FiveGoMadInDorset Fri 03-Jul-09 16:33:24

Did you tell her it was a surprise? If not how was she meant to know.

Nancy66 Fri 03-Jul-09 16:34:08

You can't complain for god's sake - the woman was being friendly. How was she meant to know it was a surprise?

Morloth Fri 03-Jul-09 16:35:19

Doubt she will make the connection or even remember it. Your DH needs to get a grip.

crazylizzy Fri 03-Jul-09 16:40:23

YABU, very U if I'm honest. The assistant sounds lovely and she obviously was just trying to be friendly and her good intentions went slightly the wrong way. Seeing as you were buying the slide with both children with you she probably made the assumption that it wasn't a surprise. Your DH is being idiotic by being "furious".

2shoes Fri 03-Jul-09 16:42:17

yabu

Tambajam Fri 03-Jul-09 16:43:48

Your Dh is being a bit daft to say the least. If he tries to complain he will give the staff a good old laugh over their teabreak.
Perhaps she should have had super powers and thought through all the possibilities but as DD was actually with you I don't think she behaved unreasonably to assume it wasn't a secret. She was trying to help.

Fimbo Fri 03-Jul-09 16:44:16

Wow, I think that's a bit extreme reaction. The JL lady was being kind.

Think of the extreme pleasure your dd will have when it gets delivered.
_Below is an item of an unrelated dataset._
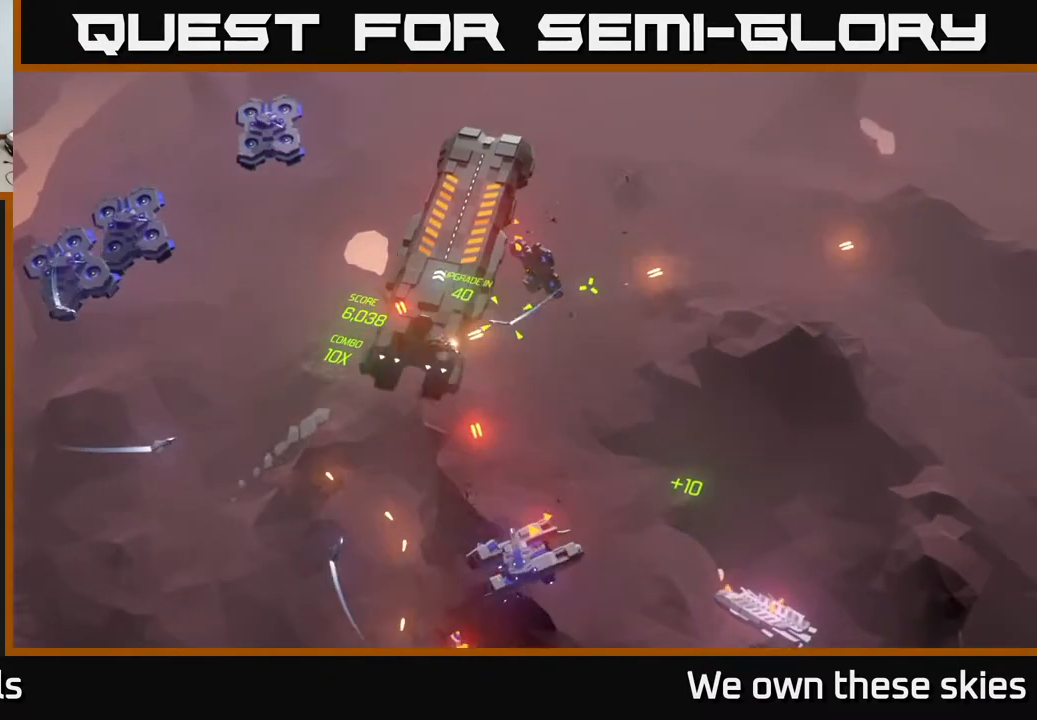
{"buttons": [], "left_stick": "down-right", "events": []}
imaynotbeperfectbutimokmummy Fri 03-Jul-09 16:45:32

hmm

sweetfall Fri 03-Jul-09 16:48:04

your DD is two? She won't connect a picture in the catalogue with a huge slide arriving next week for her birthday

You are unreasonable. But your DH sounds really bizarre - furious? wants to complain? really?

<snorts>

letsgostrawberrypicking Fri 03-Jul-09 16:51:46

Almost 2?? Wow your dd must be very advanced if she can understand that she is getting a slide at some point in the future, and what "Mummy has bought for you" means! Dont think my dc understood much apart from where their toys/biscuits/ were at that age. Well, going by the fact that ds wore his potty as a hat till he was 2.7 despite my basic "sit - wee- potty" explanations grin, they certainly woulnt have comprehended what she was saying!

YABVU and your dh too

CaptainUnderpants Fri 03-Jul-09 17:10:27

Get DH to complain and then post a copy of the letter her , would really be interested in how it is worded ! hmm

AtheneNoctua Fri 03-Jul-09 17:11:21

Well, I think the shop assistant was a bit dumb to be honest for not thinking this brand new slide might be a present for a child. But, agree, that she meant no harm and complaining about her would be a bit mean.

lockets Fri 03-Jul-09 17:14:34

Message withdrawn

AtheneNoctua Fri 03-Jul-09 17:17:29

Just think she probably should have considered that it might be a surprise, not know that it definitely was. But, this is a side point. I do think it would be unreasonable to complain about her. No harm was intended. Just think she was a bit silly.

Grendle Fri 03-Jul-09 17:17:48

I'm not going to let him complain, and I'M not furious. I was just a little sad that's all. Obviously even that's unreasonable. Now I know smile. I hope you're right and that she forgets it, but knowing her it's unlikely. Never mind, there will be other surprises.

leonifay Fri 03-Jul-09 17:19:39

you can complain but unless you said to the assistant, this is a surprise please dont say anything to dd, they wont do anything. uab alittle bit u. but assistant shouldnt have jumped to conclusions.

FairLadyRantALot Fri 03-Jul-09 17:20:41

the shop assistant wasn't to know that it wa meant to be a surprise Birthday present...
yabu to consider complaining...and furious...really....

I honestly think sometimes that no matter what one does or says, people will be taking offence/get upset/furious about it....so...maybe we should aspire to such a society as shown in the Wally movie...where no-one talks directly to anyone, etc....

riddley Fri 03-Jul-09 17:43:28

I won't hear a WORD against John Lewis.

Oxford Street have been known to open an extra till when my babies were getting cranky in their double buggy.The till ladies still tell them how sweet they are and pinch their little cheeks- even tho they're 5 and usually covered in filth.

In fact am thinking of moving there- is a toss up between JL or France hmm

bumptwitknocker Fri 03-Jul-09 19:43:20

I would be sad, but the assistant didn't know it was a surprise, so stop complaining.